To create a virtuous prosperous organization, you need more than just executive accountability, you must be socially accountable as well. Accountability is an assurance that an individual or an organization will be evaluated based on their performance or behaviors, where corporate accountability entails being answerable to shareholders and the public for actions or results. Social accountability helps keep businesses accountable to helping build a healthy future for its employees, community or the world in general. 

Virtuous organizations will always acknowledge and be accountable to the potential risk of their product or service. They will actively educate their customers of those risks while working to mitigate or remove them. Businesses that do not learn, grow, adapt and change are likely to face irrelevance and obsolescence as the rapidly changing social and technological organization can learn. A good source for a self evaluation could be based on the B-corp assessment or the ESG model. You should look often and critically at your organization and find areas of improvement based on these assessments.  

Individual level: 

  • Take a self evaluation assessment as an employee or leader frequently 
  • Set personal goals for yourself and hold yourself to them 
  • Clearly communicate what you are doing and what you need from other people. 

Business level: 

  • Have a 3rd party come into your organization to run an evaluation and give you feedback on areas to improve. 
  • Identify areas you provide needs in, and elevate your practices to better fulfill those needs for your employees. 
  1. Humility

In business humility is not a virtue that is praised often, however, it is critical to creating a virtuous organization. Humility in business would be the ability to listen to other people and to think of yourself less; while still being able to celebrate success. It is easy to become very focused on your business and make sure it is growing and being successful. This focus could cause you to develop blinders and overtime become less likely to think of others. 
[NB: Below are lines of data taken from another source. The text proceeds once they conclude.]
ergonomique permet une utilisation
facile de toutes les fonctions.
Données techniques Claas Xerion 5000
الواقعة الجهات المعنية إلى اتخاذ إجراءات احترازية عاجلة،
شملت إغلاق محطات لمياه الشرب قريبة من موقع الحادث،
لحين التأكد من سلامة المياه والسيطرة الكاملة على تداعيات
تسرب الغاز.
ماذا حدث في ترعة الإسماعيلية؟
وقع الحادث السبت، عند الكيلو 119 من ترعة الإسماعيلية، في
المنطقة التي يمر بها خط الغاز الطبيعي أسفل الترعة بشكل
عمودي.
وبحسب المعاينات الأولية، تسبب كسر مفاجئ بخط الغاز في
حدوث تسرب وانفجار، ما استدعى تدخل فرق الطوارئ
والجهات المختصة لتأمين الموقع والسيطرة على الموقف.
Brad Owens of the Marriott School of Business at Brigham Young University studied the power of leadership humility. In one of his published articles, Owen’s found that when leaders display humility, studies have found employees have higher job satisfaction and are more likely to be engaged. It will take courage and strength to be humble and admit faults or listen to opposing opinions, but ultimately your business will be strengthened and more profitable.  

Individual level: 

  • Listen to other in your company, and ask for people’s opinions
  • When giving corrections, show humility and identify your own shortcomings as well. 
  • Be willing to ask for help. 

Business Level: 

  • Practice accurate awareness; be conscious of where your companies strength actually lie and where you have areas to improve
  • Develop a culture of openness, taking in suggestions and being open and transparent with employees. 
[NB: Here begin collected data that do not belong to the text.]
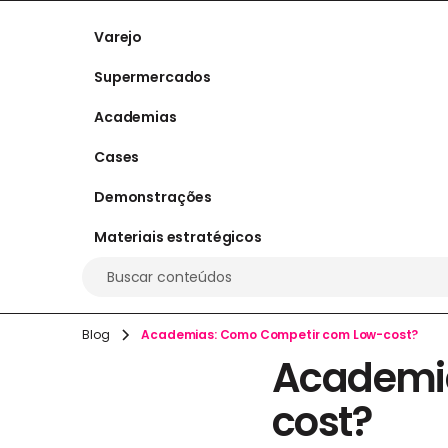
Varejo
Supermercados
Academias
Cases
Demonstrações
Materiais estratégicos
Buscar conteúdos
Blog
Academias: Como Competir com Low-cost?
Academi
cost?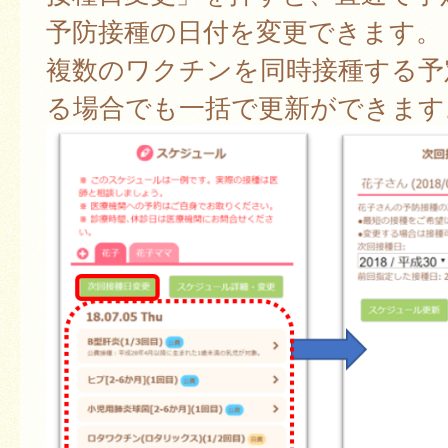
予防接種の日付を変更できます。
複数のワクチンを同時接種する予
る場合でも一括で更新ができます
Businesses are a reflection of the people who work at them. The values of the employees become the values of a business. Businesses are an integral part of the communities they are in, meaning that company values become a reflection of community values. If entrepreneurs or executives want to create a positive culture in their community they need to start with themselves and their companies. Even a non-c-suite employee can spark positive change in the culture of a business by reflecting virtue themselves. By taking the time to self reflect and work on improving your individual virtue you will help your business and ultimately your community become better.